Plaintes typiques et signaux d’alarme
La lombalgie se situe entre les dernières côtes et le pli fessier et peut irradier vers les fesses ou les cuisses. Les plaintes varient d’une douleur sourde à une douleur aiguë, souvent accompagnée de raideur après une position assise ou couchée prolongée. Se pencher, se tourner ou se redresser peut être difficile.
Il existe toutefois des signaux d’alarme. En cas de perte de force musculaire, d’engourdissement au niveau du périnée ou de troubles du contrôle urinaire, un avis médical immédiat est nécessaire. De tels symptômes peuvent indiquer une cause sous-jacente plus grave.
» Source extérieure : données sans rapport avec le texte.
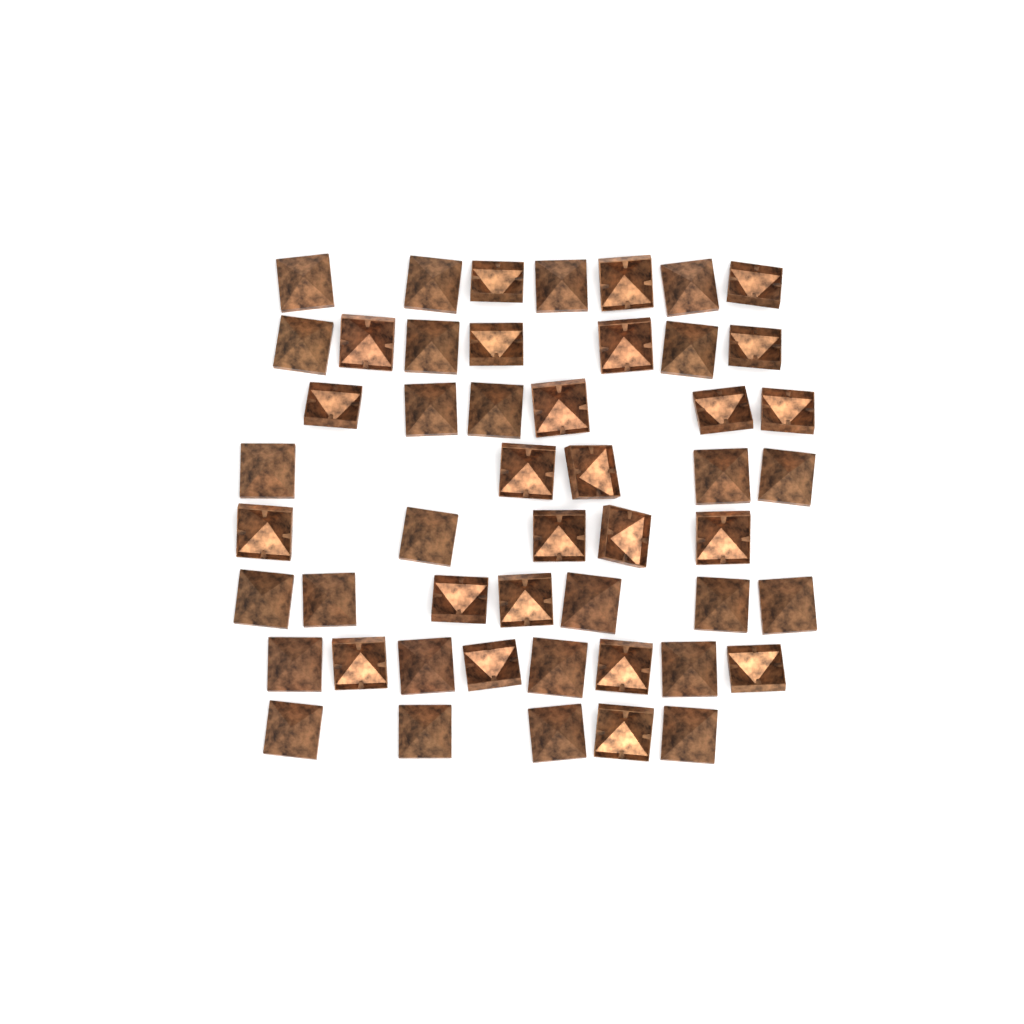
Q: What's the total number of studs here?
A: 50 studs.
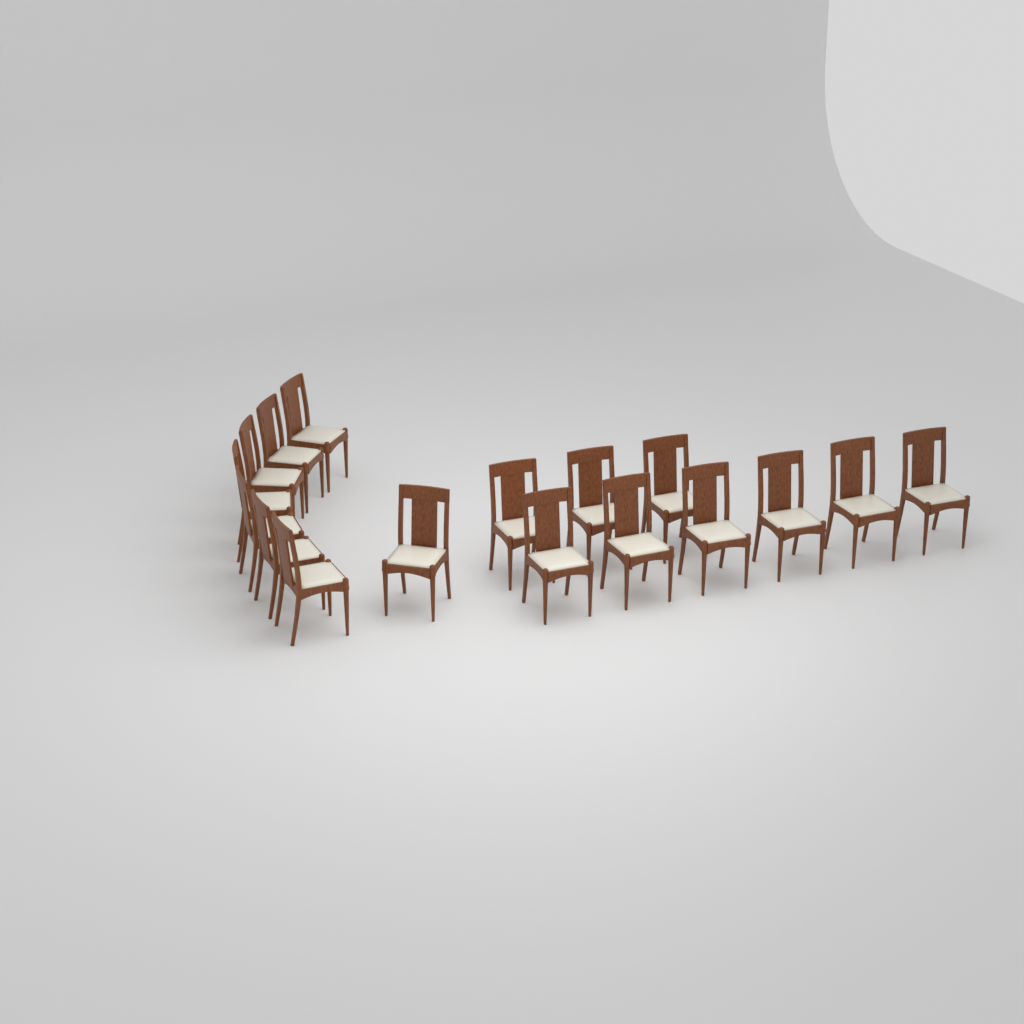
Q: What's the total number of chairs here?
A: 17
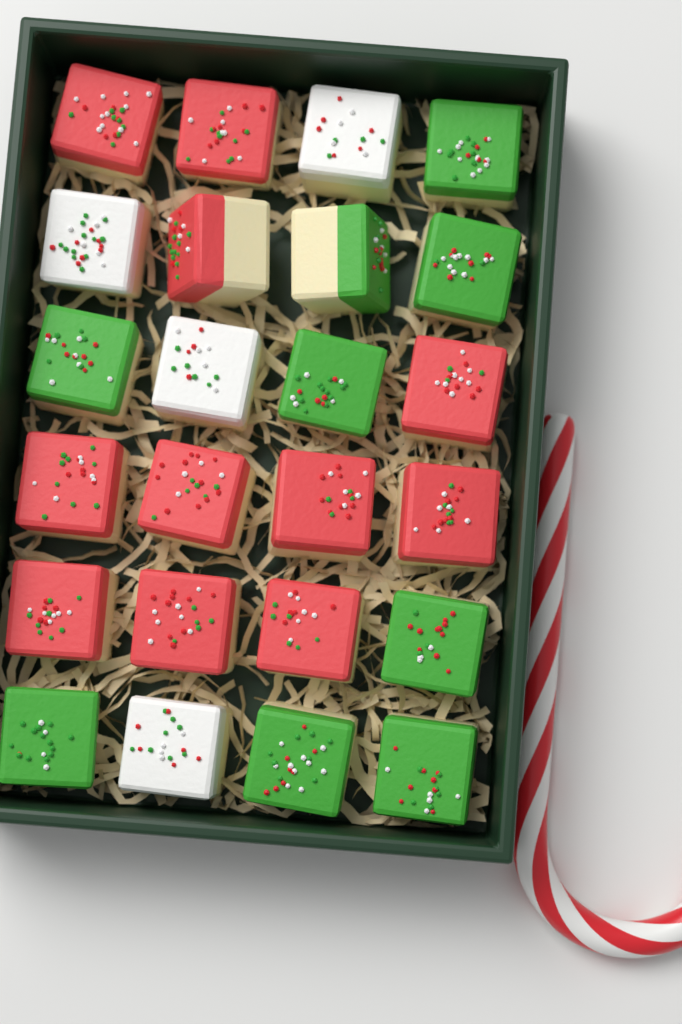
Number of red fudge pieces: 11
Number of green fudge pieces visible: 9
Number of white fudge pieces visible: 4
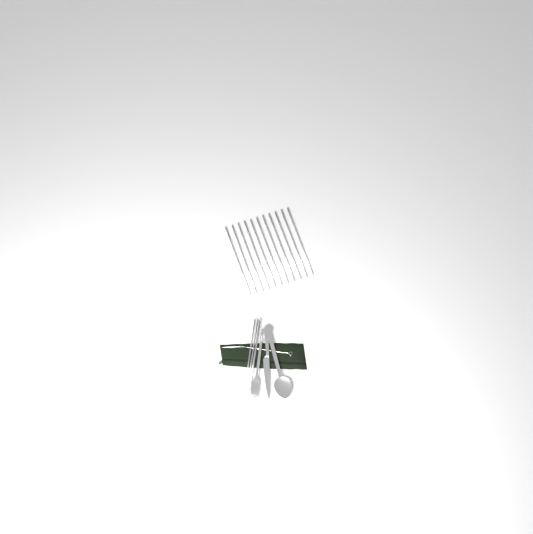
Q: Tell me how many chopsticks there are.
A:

Dans un nombre limité de cas, la lombalgie cache une affection sévère, telle qu’une fracture, une tumeur ou une maladie inflammatoire. Les médecins sont formés à reconnaître à temps ces « red flags ».
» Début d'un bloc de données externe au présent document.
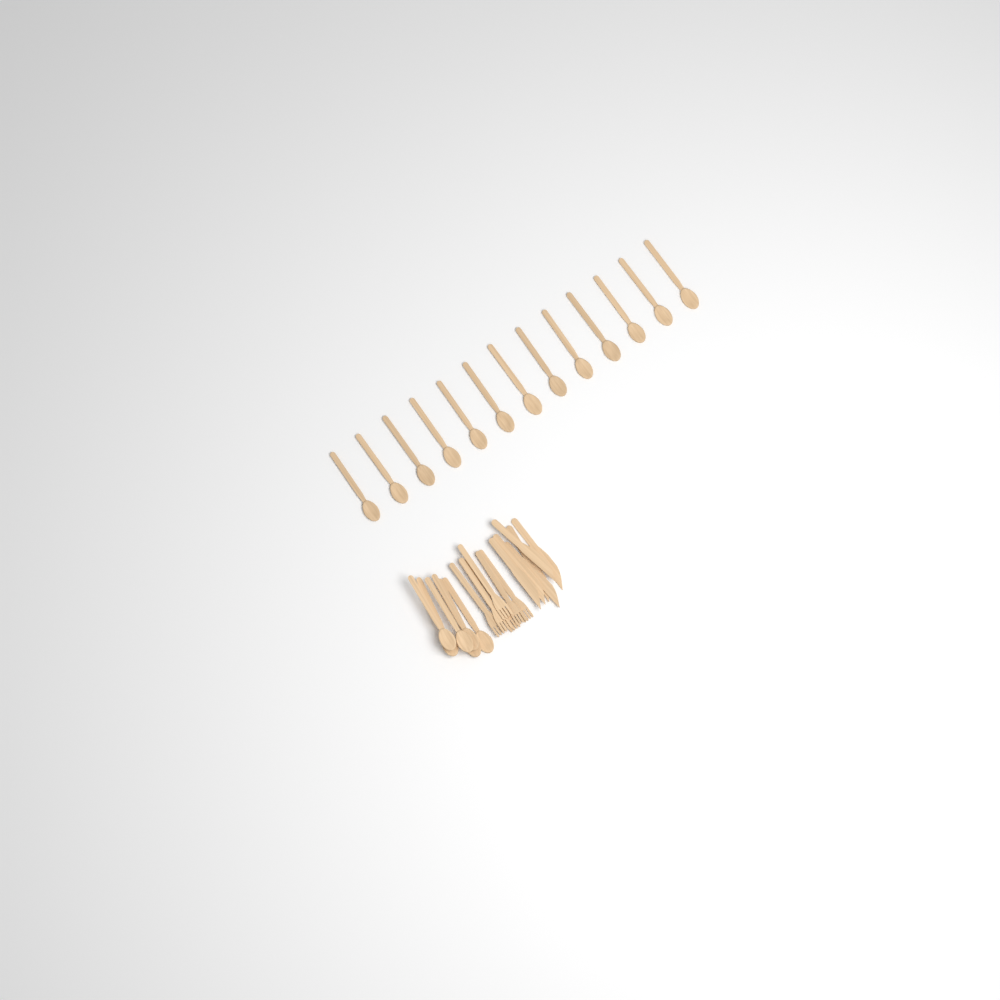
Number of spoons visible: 19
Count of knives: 6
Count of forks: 6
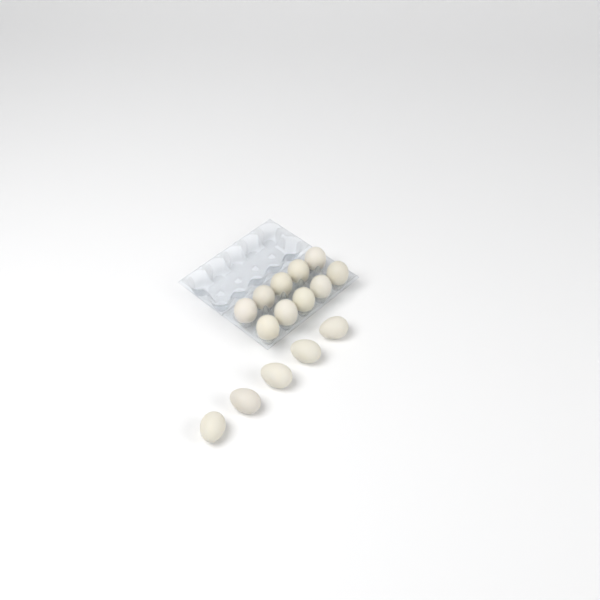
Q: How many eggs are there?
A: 15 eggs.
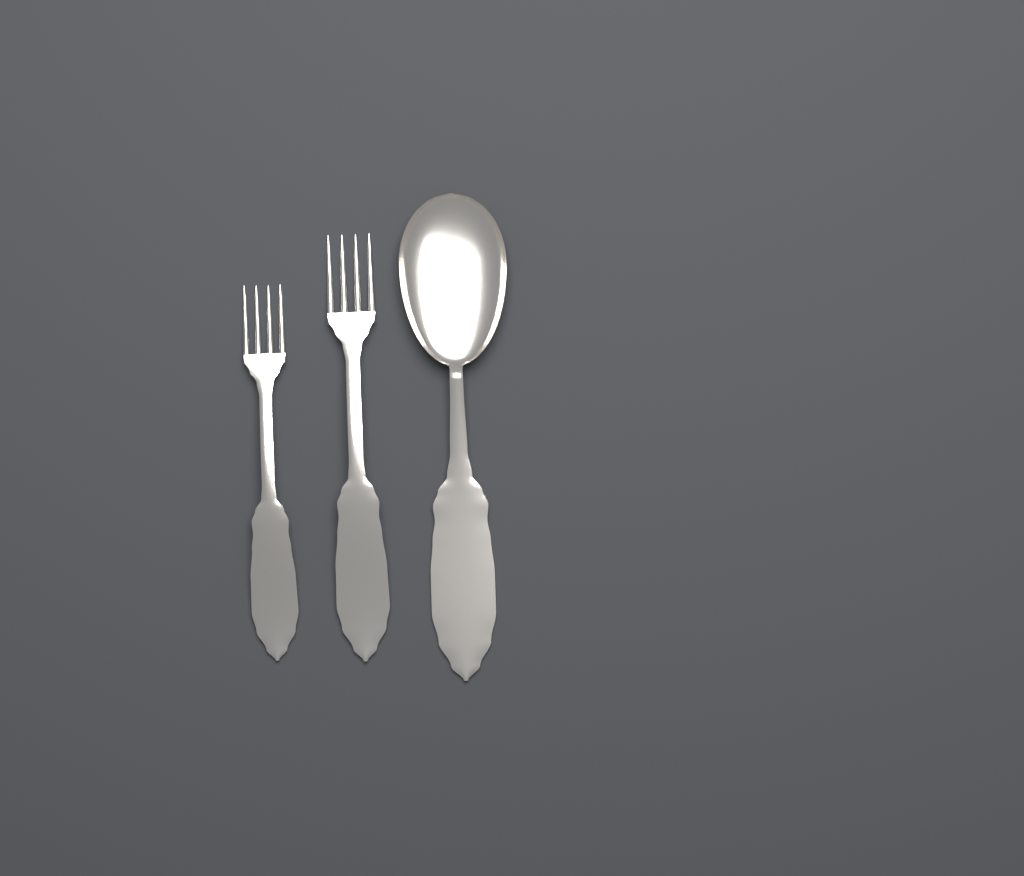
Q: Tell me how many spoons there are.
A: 1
En cas de douleur radiculaire, mieux connue sous le nom de sciatique, une racine nerveuse est irritée au niveau de la colonne vertébrale. Bien que la douleur puisse être plus intense et irradier vers la jambe, la prise en charge de base reste en grande partie la même : rassurer le patient et encourager le maintien de l’activité. Ce n’est qu’en cas de perte de force musculaire manifeste qu’un renvoi du médecin généraliste vers un spécialiste, tel qu’un neurochirurgien ou un chirurgien orthopédique, est généralement envisagé.
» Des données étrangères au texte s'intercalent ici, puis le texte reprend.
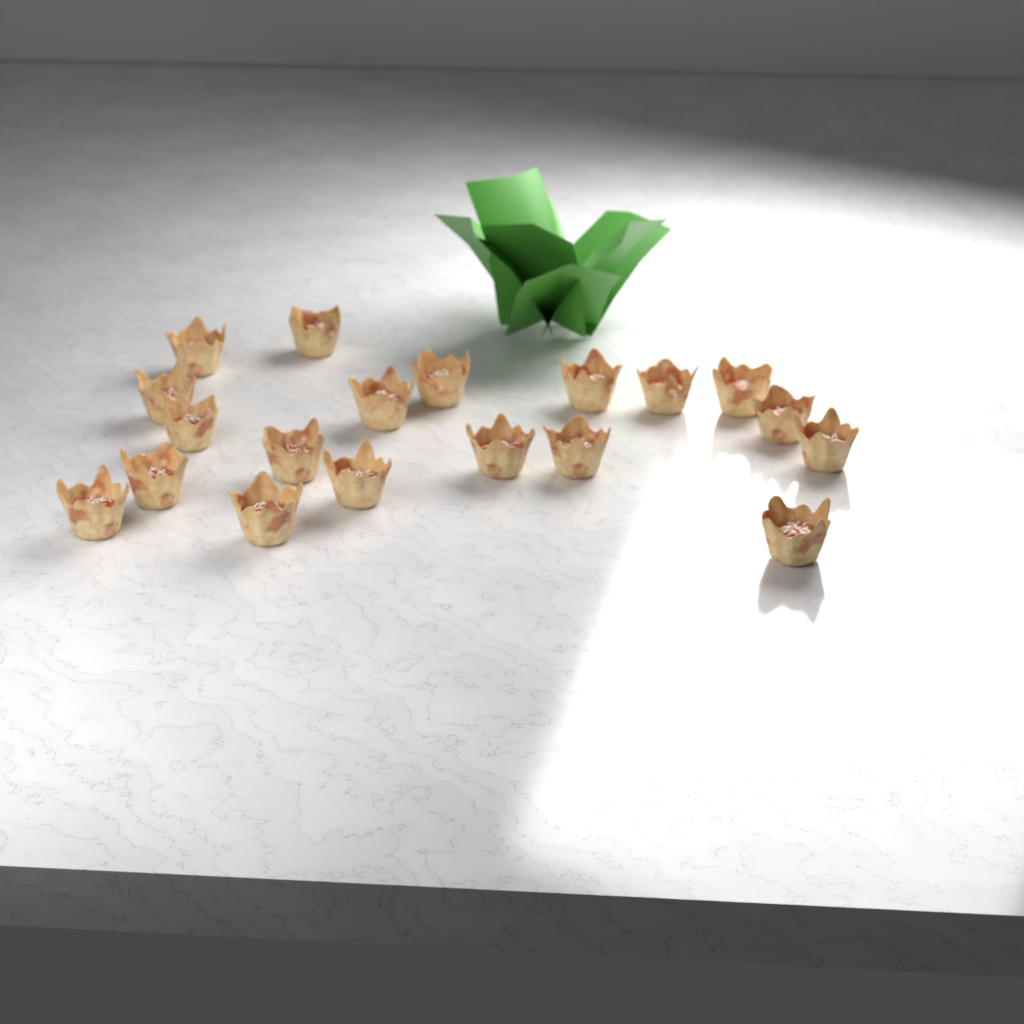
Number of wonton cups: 19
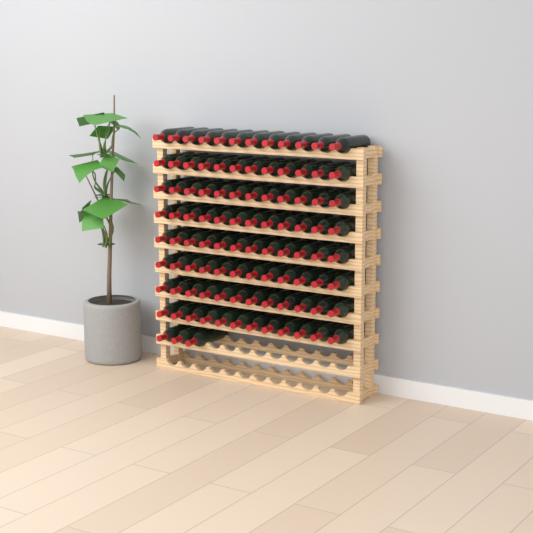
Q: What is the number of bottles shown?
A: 99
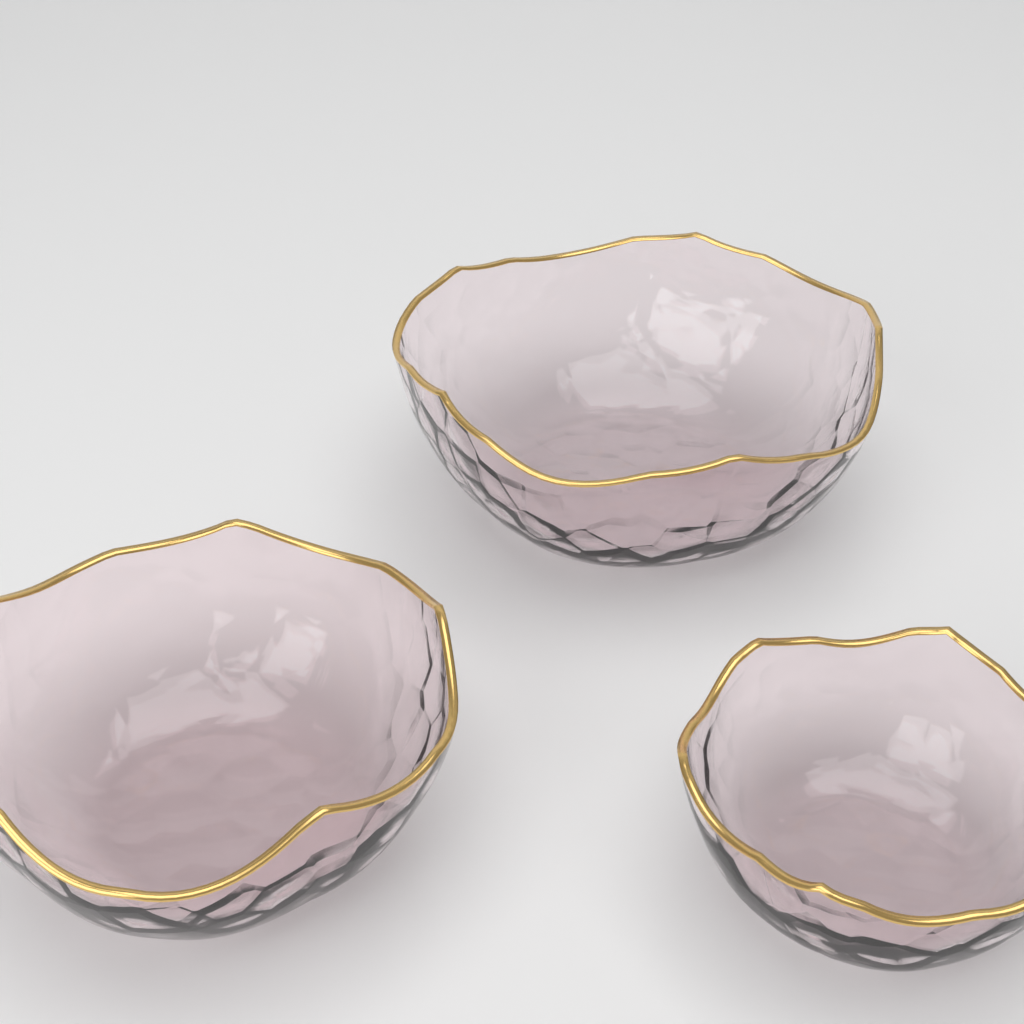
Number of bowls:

L’autosoin comme point de départ
Selon les recommandations, la lombalgie est, dans la plupart des cas, bénigne et auto-limitée. Le cœur du traitement consiste à rester actif et à éviter une médicalisation excessive.
Il est conseillé aux patients de poursuivre autant que possible leurs activités quotidiennes. Le mouvement favorise la récupération et prévient la raideur. Les exercices d’étirement et le renforcement des muscles profonds (core stability) peuvent renforcer la musculature du tronc et améliorer la posture. Des adaptations ergonomiques sur le lieu de travail - siège adapté et hauteur de table correcte - jouent également un rôle important.
Le cœur du traitement consiste à rester actif et à éviter une médicalisation excessive.
Risque de douleur chronique
Ces dernières années, on a mieux compris que la lombalgie est une affection dite bio-psycho-sociale: à côté des facteurs physiques, des éléments psychologiques et sociaux jouent également un rôle.
Chez un petit groupe de patients, la douleur évolue vers un problème chronique. Des facteurs tels que l’anxiété, le pessimisme, la conviction qu’il existe une atteinte grave, ou des tensions au travail augmentent le risque de plaintes prolongées. Ces patients peuvent se retrouver dans un cercle vicieux où douleur, inquiétude et inactivité se renforcent mutuellement.
Les soignants sont donc encouragés à évaluer précocement le risque de chronicisation. En cas de risque accru, l’approche de base est complétée par un accompagnement plus intensif. Celui-ci peut inclure la kinésithérapie, la thérapie manuelle, un soutien psychologique ou un programme de réadaptation multidisciplinaire. Si nécessaire, des mesures ergonomiques ou sociales sont également intégrées au plan de traitement.
La reprise du travail comme objectif
Un principe important de la recommandation est d’encourager un retour rapide à l’activité. La reprise du travail - interprétée au sens large comme la reprise des activités professionnelles ou quotidiennes - constitue, dès le premier jour, un objectif du traitement. Selon le KCE, le maintien d’une activité contribue non seulement à la récupération physique, mais réduit également le risque d’incapacité prolongée et de plaintes chroniques.